Returning animals from extinction has already been demonstrated. In 2003, a Spanish team cloned the extinct Pyrenean ibex. They started with a sample that had been preserved in 2000. The process has been demonstrated, the only question is finding an appropriate DNA source. Unfortunately, the further scientists reach back, the harder it is to find well-preserved samples. No one expects to ever find viable sample after 65 million years. Therefore, Jurassic Park will remain forever a fantasy.
The permafrost is a ticking time bomb for climate change. Enormous volumes of methane are trapped in the permafrost ("three times more carbon than all the forests on Earth combined"). If climate change destroys the permafrost, the result will accelerate additional climate change, a deleterious feedback loop. Leaving the winter snowfields fallow insulates the permafrost from the cold and allows the thawing process to progress. Churning the fields exposes the permafrost to the cold and rebuilds it.
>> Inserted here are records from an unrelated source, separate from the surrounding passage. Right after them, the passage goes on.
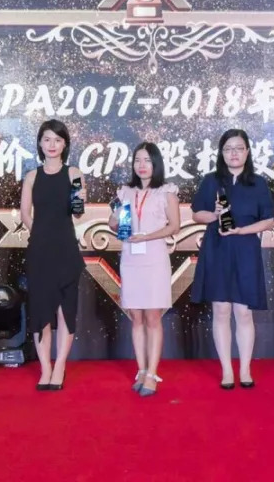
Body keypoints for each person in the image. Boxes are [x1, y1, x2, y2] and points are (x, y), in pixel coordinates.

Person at [192, 129, 274, 389]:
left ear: (247, 152)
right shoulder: (211, 181)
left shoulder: (258, 183)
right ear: (221, 153)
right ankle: (227, 370)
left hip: (246, 249)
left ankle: (245, 369)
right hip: (217, 249)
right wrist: (214, 214)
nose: (234, 153)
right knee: (221, 310)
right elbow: (197, 214)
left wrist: (242, 230)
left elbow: (269, 220)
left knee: (243, 311)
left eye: (239, 148)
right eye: (228, 149)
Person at [109, 142, 181, 396]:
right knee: (136, 317)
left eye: (147, 160)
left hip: (154, 258)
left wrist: (147, 236)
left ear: (156, 164)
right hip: (131, 258)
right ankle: (140, 369)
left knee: (152, 317)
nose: (142, 165)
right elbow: (114, 225)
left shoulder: (166, 192)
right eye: (138, 160)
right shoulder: (125, 192)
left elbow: (174, 226)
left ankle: (152, 373)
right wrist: (116, 221)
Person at [20, 119, 86, 391]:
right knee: (41, 310)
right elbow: (25, 214)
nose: (52, 144)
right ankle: (45, 368)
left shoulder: (74, 173)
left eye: (57, 140)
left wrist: (80, 198)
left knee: (64, 309)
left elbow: (78, 213)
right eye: (47, 139)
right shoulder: (31, 176)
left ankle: (59, 366)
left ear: (65, 144)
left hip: (66, 249)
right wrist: (40, 233)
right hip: (39, 250)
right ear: (39, 142)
Rebuilding the herds that lived in the coldest climates does this. Woolly mammoths are the animals most suited to save the permafrost if we could only find some. The four key traits for mammoths are: hair, small ears, subcutaneous fat, and hemoglobin. Mammoth hemoglobin works at a lower temperature than any know mammal hemoglobin.
The book has several fun characterizations of scientists, such as when Bobby Dhadwar crosses the U.S. border and when asked what he plans to do in the U.S. responds with
"I'm going to be implanting genetically altered DNA from naked mole rats into laboratory mice to try to reverse the aging process."When the border agents became suspicious, he presented them with his Ph.D. dissertation (Yes, he had it in his trunk) to clarify the matter.
Another anecdote was when Dr. Church suggested he might need some "extremely adventurous female humans" to gestate Neandertal embryos, many people replied to volunteer.
If you were fascinated by Jurassic Park, you'll love this book which hypothesizes ways to return extinct animals without the terror of Michael Crichton's imagination, but with the benefits of forestalling climate change and improving human health.